**Information provided:**
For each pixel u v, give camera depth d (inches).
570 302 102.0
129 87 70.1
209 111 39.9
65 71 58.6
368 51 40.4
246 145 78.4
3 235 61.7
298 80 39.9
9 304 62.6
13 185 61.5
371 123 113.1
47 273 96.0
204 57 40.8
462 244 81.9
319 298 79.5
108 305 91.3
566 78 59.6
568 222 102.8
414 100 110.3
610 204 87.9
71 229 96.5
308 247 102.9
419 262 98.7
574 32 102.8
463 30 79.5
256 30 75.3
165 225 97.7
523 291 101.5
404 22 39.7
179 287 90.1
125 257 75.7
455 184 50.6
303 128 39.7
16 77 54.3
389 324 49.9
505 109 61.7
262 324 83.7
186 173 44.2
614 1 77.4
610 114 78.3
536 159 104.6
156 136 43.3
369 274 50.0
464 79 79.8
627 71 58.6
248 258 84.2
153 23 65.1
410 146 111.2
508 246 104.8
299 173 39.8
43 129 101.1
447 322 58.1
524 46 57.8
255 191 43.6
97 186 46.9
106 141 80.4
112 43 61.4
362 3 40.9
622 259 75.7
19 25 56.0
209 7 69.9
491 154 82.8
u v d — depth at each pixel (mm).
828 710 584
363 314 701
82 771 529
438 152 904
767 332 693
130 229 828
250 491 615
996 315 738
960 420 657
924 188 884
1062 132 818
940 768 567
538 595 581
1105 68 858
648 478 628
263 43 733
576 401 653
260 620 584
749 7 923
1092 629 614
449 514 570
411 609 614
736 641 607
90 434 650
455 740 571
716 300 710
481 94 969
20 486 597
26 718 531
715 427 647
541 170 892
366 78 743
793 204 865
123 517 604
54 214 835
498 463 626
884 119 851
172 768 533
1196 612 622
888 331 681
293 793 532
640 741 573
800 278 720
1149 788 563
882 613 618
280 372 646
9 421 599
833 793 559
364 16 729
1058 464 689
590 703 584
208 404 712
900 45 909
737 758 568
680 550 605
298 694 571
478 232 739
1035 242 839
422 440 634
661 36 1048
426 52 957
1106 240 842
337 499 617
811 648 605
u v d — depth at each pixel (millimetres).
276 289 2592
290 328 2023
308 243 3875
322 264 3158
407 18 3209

**Task statement:**
Within the records above, determine how many lines contain the word "pixel". Respond with that number and no other text.

**Result of this task:**
3